Benchmarking Inpatient Mortality Using Electronic Medical Record Data: A Retrospective, Multicenter Analytical Observational Study

Author Department

Pulmonary/Critical Care Medicine

Document Type

Article, Peer-reviewed

Publication Date



Objectives: To develop a model to benchmark mortality in hospitalized patients using accessible electronic medical record data.

Design: Univariate analysis and multivariable logistic regression were used to identify variables collected during the first 24 hours following admission to test for risk factors associated with the end point of hospital mortality. Models were built using specific diagnosis (International Classification of Diseases, 9th Edition or International Classification of Diseases, 10th Edition) captured at discharge, rather than admission diagnosis, which may be discordant. Variables were selected based, in part, on prior the Acute Physiology and Chronic Health Evaluation methodology and included primary diagnosis information plus three aggregated indices (physiology, comorbidity, and support). A Physiology Index was created using parsimonious nonlinear modeling of heart rate, mean arterial pressure, temperature, respiratory rate, hematocrit, platelet counts, and serum sodium.
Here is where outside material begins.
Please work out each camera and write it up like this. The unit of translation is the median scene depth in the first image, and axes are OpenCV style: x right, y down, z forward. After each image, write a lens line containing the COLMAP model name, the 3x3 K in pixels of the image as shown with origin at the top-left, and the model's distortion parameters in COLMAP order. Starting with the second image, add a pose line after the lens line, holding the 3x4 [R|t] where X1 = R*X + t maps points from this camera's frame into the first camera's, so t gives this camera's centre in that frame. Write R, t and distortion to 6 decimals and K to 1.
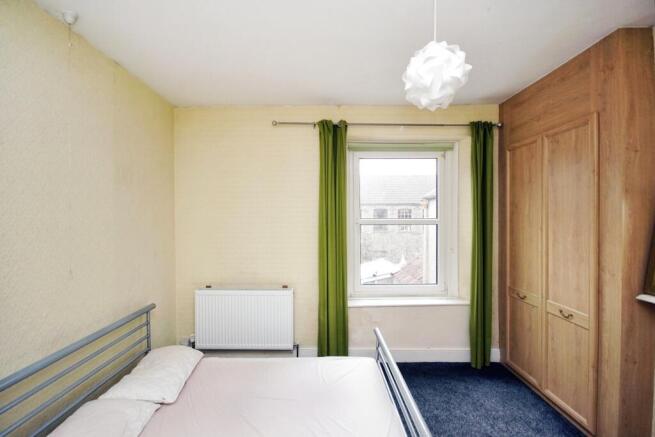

A Comorbidity Index incorporates new or ongoing diagnoses captured by the electronic medical record during the preceding year. A Support Index considered 10 interventions such as mechanical ventilation, selected IV drugs, and hemodialysis. Accuracy was determined using area under the receiver operating curve for discrimination, calibration curves, and modified Brier score for calibration.

Setting and patients: We used deidentified electronic medical record data from 74,434 adult inpatients (ICU and ward) at 15 hospitals from 2010 to 2013 to develop the mortality model and validated using data for additional 49,752 patients from the same 15 hospitals. A second revalidation was accomplished using data on 83,684 patients receiving care at six hospitals between 2014 and 2016. The model was also validated on a subset of patients with an ICU stay on day 1.

Interventions: None.

Measurements and main results: This model uses physiology, comorbidity, and support indices, primary diagnosis, age, lowest Glasgow Coma Score, and elapsed time since hospital admission to predict hospital mortality. In the initial validation cohort, observed mortality was 4.04% versus predicted mortality 4.12% (Student t test, p = 0.37). In the revalidation using a different set of hospitals, predicted and observed mortality were 2.66% and 2.99%, respectively. Area under the receiver operating curve were 0.902 (0.895-0.909) and 0.884 (0.877-0.891), respectively, and calibration curves show a close relationship of observed and predicted mortalities. In the evaluation of the subset of ICU patients on day1, the area under the receiver operating curve was 0.87, with an observed mortality of 8.78% versus predicted mortality of 8.93% (Student t test, p = 0.52) and a standardized mortality ratio of 0.98 (0.932-1.034).

Conclusions: Variables considered by traditional ICU prognostic models accurately benchmark patient mortality for patients receiving care in multiple hospital locations, not only the ICU. Unlike Acute Physiology and Chronic Health Evaluation, this model relies on electronic medical record data alone and does not require personnel to collect the independent predictor variables. Assessing the model's utility for benchmarking hospital performance will require prospective testing in a larger representative sample of hospitals.